Katharina Obser, a senior program officer at the Women’s Refugee Commission (WRC), says she’s interviewed countless women in family detention over the past few years. “When we ask them, ‘Knowing what you know and given what’s happened, would you make the decision to leave again?’ The answer is almost always, ‘Yes, I had no other choice…’ There continues to be a lack of recognition that these are asylum seekers who are fleeing very real harm and who should have access to a fair and just immigration system.”

Here are seven ways that the White House has gone about squeezing Central American refugees:

1. Shutting down a safe path for kids

In September 2014, after the huge numbers of Central Americans at the southern border became national news, the Obama administration approved a plan to allow a select group of kids from El Salvador, Guatemala, and Honduras apply for refugee status from within their home countries. The initiative was meant to keep the most vulnerable people from embarking on the dangerous journey north. Though the Central American Minors Refugee/Parole Program was slow to get off the ground, the New York Times reported that 11,000-plus people have applied to the program, with a little more than 2,400 gaining admittance by late February—including 316 during Trump’s first month in office.

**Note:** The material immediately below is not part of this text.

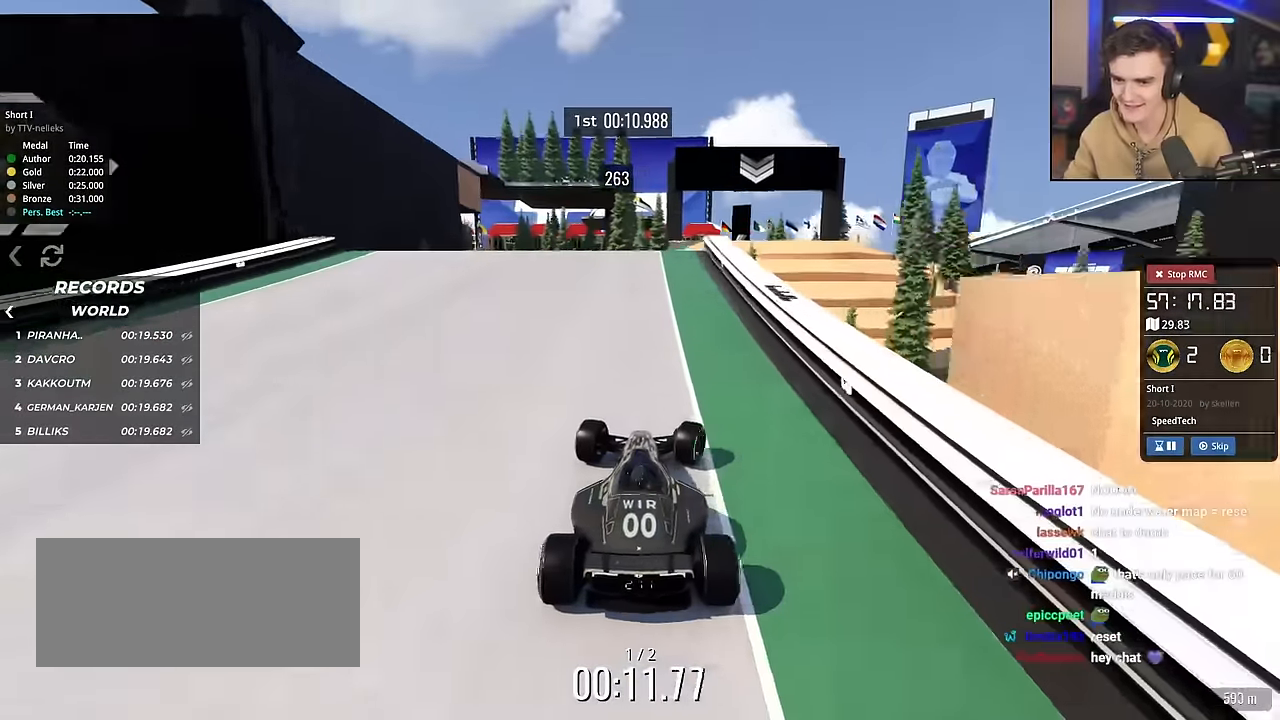
{"keys": ["left", "up"], "events": [[67, "right", "up"], [201, "right", "down"], [251, "right", "up"], [301, "left", "down"], [384, "left", "up"], [484, "left", "down"]]}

Trump’s revised travel ban, however, put the Central American Minors program on ice. In his March 6 executive order, the president suspended all refugee admissions for four months and cut the number of refugees the United States will admit annually to 50,000, down from 110,000 under Obama. And while a federal judge has issued a temporary restraining order on the ban, the CAM program’s future remains cloudy. In his February executive order on border security, Trump pointed a finger at “the abuse of parole and asylum provisions” that can allow immigrants without valid asylum claims into the United States.

2. Turning away asylum seekers at the border

In mid-January, eight immigrant rights organizations sent a complaint to DHS claiming that Border Patrol agents were turning away immigrants seeking asylum at the US-Mexico border. Under federal and international law, the United States must screen people asking for asylum to see if they have a credible fear of persecution in their home countries. If they do, they can get a full hearing in front of an immigration judge. (If they don’t, they can be summarily deported.) According to the complaint, Border Patrol agents in Texas and California had told migrants that they weren’t accepting more people and wouldn’t allow them to meet with asylum officers to file claims.

The incidents mentioned in the complaint began last summer. In one case, a Mexican police officer in a wheelchair was allegedly denied entry several times near San Diego, despite claiming he had been targeted and beaten by a drug cartel. Advocates say the situation could become untenable. “These northern Mexican border towns are so dangerous as it is,” Podkul says. “If there are just vulnerable migrants sitting around, they’re just waiting for something to happen to them.”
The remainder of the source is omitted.